O sr. Santos é um ouvinte assíduo do programa de rádio que costumo ajudar a fazer, às sextas de manhã, emitido na região do Grande Porto. Não conhecemos do sr. Santos mais do que a voz, a condição de reformado de uma actividade relacionada com as Finanças e o que as opiniões que partilha nas emissões em directo nos consentem intuir.
Num dos últimos programas o tema principal era a crise financeira mundial, mas o sr. Santos fez um desvio para abordar a temática que a actualidade tinha trazido à tona: o casamento entre homossexuais. Já nos habituámos ao pensamento conservador, sustentado na corda bamba de valores que vão da direita à esquerda com a mesma facilidade que a marcha militar. Já lhe perdoamos a atitude assertiva que as ondas hertzianas convertem em intervenções críticas e provocatórias. Mesmo assim, não raras vezes, deixa-nos embasbacados com a graça cáustica com que embrulha os comentários:
- Eu, os homossexuais compreendo e aceito. Andei na tropa em África e por lá apareciam alguns rapazes que nos contavam que em crianças tinham sido abusados sexualmente. Esses eu entendo. O que não consigo compreender são os paneleiros...
Depois desta pérola de sabedoria o sr. Santos voltou ao rego.

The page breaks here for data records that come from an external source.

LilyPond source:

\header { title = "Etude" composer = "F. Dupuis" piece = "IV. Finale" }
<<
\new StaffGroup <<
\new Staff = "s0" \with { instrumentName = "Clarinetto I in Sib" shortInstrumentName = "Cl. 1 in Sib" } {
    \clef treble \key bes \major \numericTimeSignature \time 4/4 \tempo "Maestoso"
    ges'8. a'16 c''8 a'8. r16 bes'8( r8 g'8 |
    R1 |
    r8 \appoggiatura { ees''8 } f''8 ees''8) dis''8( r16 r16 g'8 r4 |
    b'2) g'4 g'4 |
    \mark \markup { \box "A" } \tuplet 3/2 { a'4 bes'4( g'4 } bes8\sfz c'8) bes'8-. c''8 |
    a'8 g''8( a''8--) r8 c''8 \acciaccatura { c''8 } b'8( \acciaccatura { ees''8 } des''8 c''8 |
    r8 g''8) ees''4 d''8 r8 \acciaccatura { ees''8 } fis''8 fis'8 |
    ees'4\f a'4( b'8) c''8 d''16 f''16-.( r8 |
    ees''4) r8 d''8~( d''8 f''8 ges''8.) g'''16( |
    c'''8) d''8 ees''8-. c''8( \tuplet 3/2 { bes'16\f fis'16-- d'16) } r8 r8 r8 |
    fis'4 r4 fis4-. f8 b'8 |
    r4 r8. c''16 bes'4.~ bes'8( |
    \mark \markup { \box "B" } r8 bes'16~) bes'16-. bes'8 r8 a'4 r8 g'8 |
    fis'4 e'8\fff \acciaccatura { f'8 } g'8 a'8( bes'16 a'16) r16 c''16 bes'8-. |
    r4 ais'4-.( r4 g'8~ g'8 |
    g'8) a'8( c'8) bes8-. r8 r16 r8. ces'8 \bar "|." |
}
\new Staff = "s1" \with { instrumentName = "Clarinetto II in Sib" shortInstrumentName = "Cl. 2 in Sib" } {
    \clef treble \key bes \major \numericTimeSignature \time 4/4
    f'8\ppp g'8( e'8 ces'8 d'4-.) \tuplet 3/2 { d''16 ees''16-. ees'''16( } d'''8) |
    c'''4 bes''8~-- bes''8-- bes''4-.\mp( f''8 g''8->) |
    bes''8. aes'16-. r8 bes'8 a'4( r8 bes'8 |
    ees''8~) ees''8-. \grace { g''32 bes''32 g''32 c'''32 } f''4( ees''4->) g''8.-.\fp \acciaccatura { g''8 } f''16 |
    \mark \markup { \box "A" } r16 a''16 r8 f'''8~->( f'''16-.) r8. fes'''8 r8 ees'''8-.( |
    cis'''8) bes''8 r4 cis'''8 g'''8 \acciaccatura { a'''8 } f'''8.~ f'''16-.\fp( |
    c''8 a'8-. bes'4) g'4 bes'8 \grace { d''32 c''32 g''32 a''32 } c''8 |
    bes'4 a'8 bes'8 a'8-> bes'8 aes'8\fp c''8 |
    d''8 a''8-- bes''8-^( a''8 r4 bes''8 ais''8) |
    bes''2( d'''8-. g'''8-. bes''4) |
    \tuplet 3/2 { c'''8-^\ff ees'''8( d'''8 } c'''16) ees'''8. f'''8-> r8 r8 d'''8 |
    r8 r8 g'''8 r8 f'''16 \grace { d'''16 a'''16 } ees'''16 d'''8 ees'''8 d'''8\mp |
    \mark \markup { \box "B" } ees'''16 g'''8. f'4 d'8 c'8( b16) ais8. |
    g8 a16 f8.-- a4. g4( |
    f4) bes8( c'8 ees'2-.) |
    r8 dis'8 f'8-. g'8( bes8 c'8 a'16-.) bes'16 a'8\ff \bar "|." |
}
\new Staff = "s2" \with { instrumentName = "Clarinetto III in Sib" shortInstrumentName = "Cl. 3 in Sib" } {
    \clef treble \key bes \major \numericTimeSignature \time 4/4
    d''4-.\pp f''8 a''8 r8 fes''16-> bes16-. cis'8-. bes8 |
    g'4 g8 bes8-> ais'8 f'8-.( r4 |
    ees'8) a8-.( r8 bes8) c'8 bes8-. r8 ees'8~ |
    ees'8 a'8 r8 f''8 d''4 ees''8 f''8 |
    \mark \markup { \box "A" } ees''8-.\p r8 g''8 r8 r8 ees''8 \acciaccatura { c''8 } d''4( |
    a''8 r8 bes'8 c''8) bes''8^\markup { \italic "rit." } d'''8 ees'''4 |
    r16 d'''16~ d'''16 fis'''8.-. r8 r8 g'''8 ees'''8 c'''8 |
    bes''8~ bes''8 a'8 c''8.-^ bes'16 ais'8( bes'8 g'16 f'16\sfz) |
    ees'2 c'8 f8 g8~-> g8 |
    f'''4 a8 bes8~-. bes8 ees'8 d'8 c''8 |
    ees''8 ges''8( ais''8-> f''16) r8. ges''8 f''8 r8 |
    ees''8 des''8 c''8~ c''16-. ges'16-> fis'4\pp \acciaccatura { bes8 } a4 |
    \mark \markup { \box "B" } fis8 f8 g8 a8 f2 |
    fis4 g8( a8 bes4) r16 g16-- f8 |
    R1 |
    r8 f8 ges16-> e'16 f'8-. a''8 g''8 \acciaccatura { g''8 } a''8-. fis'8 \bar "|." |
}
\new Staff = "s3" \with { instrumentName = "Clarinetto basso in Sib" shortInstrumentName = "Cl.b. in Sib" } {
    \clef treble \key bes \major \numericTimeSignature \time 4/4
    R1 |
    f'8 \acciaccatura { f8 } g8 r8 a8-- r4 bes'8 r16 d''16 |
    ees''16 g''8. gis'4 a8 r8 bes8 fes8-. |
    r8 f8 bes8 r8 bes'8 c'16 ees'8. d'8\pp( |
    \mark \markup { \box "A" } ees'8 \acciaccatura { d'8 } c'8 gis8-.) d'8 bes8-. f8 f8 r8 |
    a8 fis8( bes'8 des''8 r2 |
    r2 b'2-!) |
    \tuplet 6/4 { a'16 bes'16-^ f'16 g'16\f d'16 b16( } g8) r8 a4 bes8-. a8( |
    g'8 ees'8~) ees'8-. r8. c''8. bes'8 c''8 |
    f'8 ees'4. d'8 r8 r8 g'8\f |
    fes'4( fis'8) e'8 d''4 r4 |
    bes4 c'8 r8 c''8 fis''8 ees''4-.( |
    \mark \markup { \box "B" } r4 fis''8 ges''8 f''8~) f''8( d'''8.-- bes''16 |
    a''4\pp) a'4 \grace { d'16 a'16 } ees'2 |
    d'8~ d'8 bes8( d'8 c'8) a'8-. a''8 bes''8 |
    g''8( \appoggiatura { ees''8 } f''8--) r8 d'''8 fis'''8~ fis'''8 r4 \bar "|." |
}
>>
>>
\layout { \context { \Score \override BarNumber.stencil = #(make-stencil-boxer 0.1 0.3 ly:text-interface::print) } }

E sobre a crise recorreu a uma máxima que serviu de rodapé para mais uma condenação severa dos devaneios liberais que estão nos alicerces da derrocada do sistema financeiro:
- Meus amigos, só vos digo uma coisa... Quem rouba um tostão é ladrão; quem rouba um milhão é barão; quem não rouba nada é morcão!
Acrescentem vocês a pronúncia típica do Porto à voz grave e forte do sr. Santos, ao telefone, e terão um dos momentos mais hilariantes de um programa de rádio.
O ouvinte tem uma memória e uma experiência de vida que fazem lembrar aqueles baús à guarda de velhos sótãos. Ambas resistentes, fascinantes, sedutoras e recheadas de histórias que serve com deleite extasiado e irónico. Falava-se de Educação no país, mas o sr. Santos encontra sempre espaço para dar a volta à marcha da conversa. Logo na primeira curva da sua intervenção telefónica falou do caso BPN. O antigo administrador do banco, Oliveira e Costa, estava nesse mesmo instante, a prestar declarações no Tribunal de Instrução Criminal de Lisboa sobre as alegadas burlas, fraudes e branqueamentos de capital, que terá dado origem à derrocada da instituição bancária, quando o sr. Santos resolveu oferecer ao auditório mais um achado do tal baú.
- Conheci esse senhor ( José Oliveira e Costa) em tempos numa assembleia-geral. Nessa ocasião, para tentar sensibilizar a plateia, o homem utilizou a seguinte expressão: “Eu não me envergonho de dizer que cheguei a andar descalço.” De pronto, alguém na plateia completou em voz alta: “…na praia, sr. Doutor… Eu também não!”
O ouvinte é um falante com muita piada.